Looking for, … It’s interesting, the most powerful political moments for me come when I feel like my actions are aligned with a certain truth. I can feel it. When I’m talking to a group and I’m saying something truthful, I can feel a power that comes out of those statements that is different than when I’m just being glib or clever.
What’s that power? Is it the holy spirit? God?
Well, I think it’s the power of the recognition of God, or the recognition of a larger truth that is being shared between me and an audience.
That’s something you learn watching ministers, quite a bit. What they call the Holy Spirit. They want the Holy Spirit to come down before they’re preaching, right? Not to try to intellectualize it but what I see is there are moments that happen within a sermon where the minister gets out of his ego and is speaking from a deeper source. And it’s powerful.
There are also times when you can see the ego getting in the way. Where the minister is performing and clearly straining for applause or an Amen. And those are distinct moments. I think those former moments are sacred.
Who’s Jesus to you?
(He laughs nervously)
Jesus is an historical figure for me, and he’s also a bridge between God and man, in the Christian faith, and one that I think is powerful precisely because he serves as that means of us reaching something higher.
And he’s also a wonderful teacher. I think it’s important for all of us, of whatever faith, to have teachers in the flesh and also teachers in history.
Is Jesus someone who you feel you have a regular connection with now, a personal connection with in your life?
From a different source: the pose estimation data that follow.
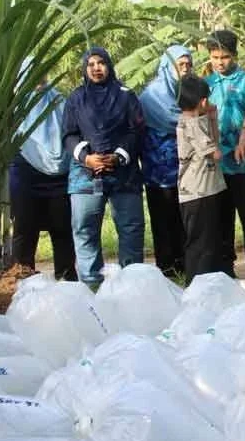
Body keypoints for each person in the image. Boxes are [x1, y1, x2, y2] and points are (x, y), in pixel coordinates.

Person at [63, 47, 145, 287]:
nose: (96, 68)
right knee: (85, 229)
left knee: (131, 229)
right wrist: (87, 158)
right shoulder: (76, 98)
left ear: (109, 65)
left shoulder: (126, 96)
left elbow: (137, 130)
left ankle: (132, 284)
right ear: (84, 68)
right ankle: (91, 284)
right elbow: (68, 135)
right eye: (91, 64)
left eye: (101, 63)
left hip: (124, 174)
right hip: (85, 175)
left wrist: (118, 156)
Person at [207, 30, 245, 276]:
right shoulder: (208, 84)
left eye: (225, 57)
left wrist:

Yeah. Yes. I think some of the things I talked about earlier are addressed through, are channeled through my Christian faith and a personal relationship with Jesus Christ.
Have you read the bible?
I read it not as regularly as I would like. These days I don’t have much time for reading or reflection, period.
Do you try to take some time for whatever, meditation prayer reading?
I’ll be honest with you, I used to all the time, in a fairly disciplined way. But during the course of this campaign, I don’t. And I probably need to and would like to, but that’s where that internal monologue, or dialogue I think supplants my opportunity to read and reflect in a structured way these days.
It’s much more sort of as I’m going through the day trying to take stock and take a moment here and a moment there to take stock, why am I here, how does this connect with a larger sense of purpose.
Do you have people in your life that you look to for guidance?
Well, my pastor [Jeremiah Wright] is certainly someone who I have an enormous amount of respect for.
I have a number of friends who are ministers. Reverend Meeks is a close friend and colleague of mine in the state Senate. Father Michael Pfleger is a dear friend, and somebody I interact with closely.